W Dolnośląskim Centrum Onkologii w ciągu roku liczba połączeń związanych z pilotażem wzrosła z 10 do 20 tysięcy. Wyniki pokazują, że pacjent szybko dostaje fachową pomoc, poziom jego zadowolenia wzrasta, a wymierny efekt jest taki, że czeka maksymalnie 10 dni na wizytę u specjalisty.

– W województwie dolnośląskim zwiększyła się liczba badań PET wykonywanych u pacjentów z rakiem płuca. Pozytonowa tomografia emisyjna jest nieinwazyjnym badaniem diagnostycznym, które pozwala wykryć nawet niewielkie zmiany nowotworowe. Liczba tych badań wzrosła dwukrotnie – wyjaśnia Aleksandra Sztuder z Dolnośląskiego Centrum Onkologii, Pulmonologii i Hematologii we Wrocławiu. Jak dodaje, także w diagnostyce raka piersi widać korzyści dla pacjentek: o kilkanaście procent zwiększył się odsetek wykonywanych biopsji gruboigłowych.

To - jak zwracają uwagę onkolodzy - jest bardzo ważne, bo dobra diagnostyka oznacza dobre leczenie.

Onkolożka podkreśla, że w pilotażu po raz pierwszy zbierano informacje o jakości badań i świadczeń udzielanych pacjentom.

– Dzięki temu wiadomo, gdzie to leczenie jest dobre i skuteczne, a gdzie jest źle. Zbieranie ujednoliconych danych i monitorowanie jakości świadczonych usług pozwoli na znalezienie luk w systemie i da szansę na poprawę. Będziemy wiedzieli, co i gdzie poprawić – dodaje.

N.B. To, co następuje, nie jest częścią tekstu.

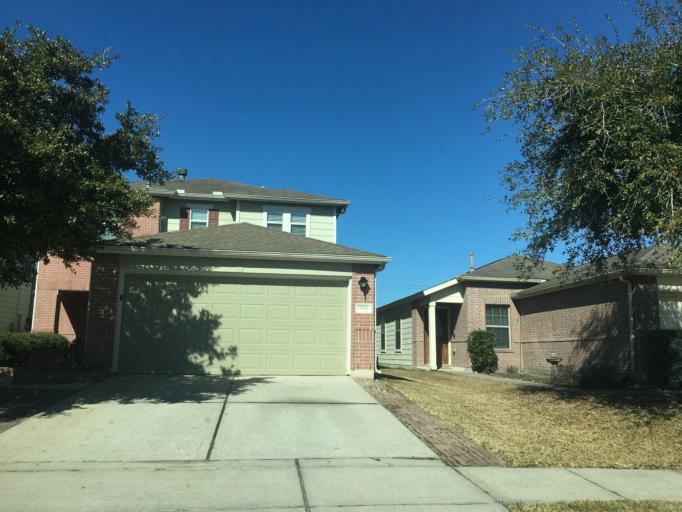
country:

Także prof. Piotr Rutkowski, prezes Polskiego Towarzystwa Onkologicznego przekonuje, że obecna sytuacja w onkologii wymaga zmian, a sieć przyniesie korzyści.

– Pacjenci nie wchodzą na ścieżki, na które powinni, bo nie ma współpracy między ośrodkami. Nie chodzi o to, aby leczenie odbywało się głównie w dużych kluczowych ośrodkach, ale o tworzenie kompleksowej sieci. W Polsce bez właściwej organizacji, mimo wydawania większych pieniędzy na to leczenie, nic się nie poprawi - uważa prof. Piotr Rutkowski.

Europejski Plan Walki z Rakiem

KSO wpisuje się w unijny plan walki z rakiem. W 2020 roku w Unii Europejskiej raka wykryto u 2,7 mln osób. Połowa z nich zmarła, wśród nich ponad 2 tysiące młodych ludzi.

Według danych Komisji Europejskiej liczba zachorowań na raka wzrośnie do 2035 roku o 24 procent. Dlatego Unia Europejska opracowała Europejski Plan Walki z Rakiem.

Główne założenia, to poprawa profilaktyki i dostępu do leczenia oraz tworzenie sieci kompleksowych ośrodków leczenia nowotworów.

– Pilotaż to test, a wprowadzenie ustawy o Krajowej Sieci Onkologicznej, to dopiero początek zmian w opiece onkologicznej w Polsce. Potrzebny jest czas, bo to nie zadziała jak magiczna różdżka – wyjaśnia dr hab. Adam Maciejczyk.

Przekonuje, że wprowadzenie KSO jest konieczne, aby poprawić opiekę nad pacjentem chorym na raka i dostosować się do europejskich i światowych wytycznych. – Innej drogi nie ma – podkreśla.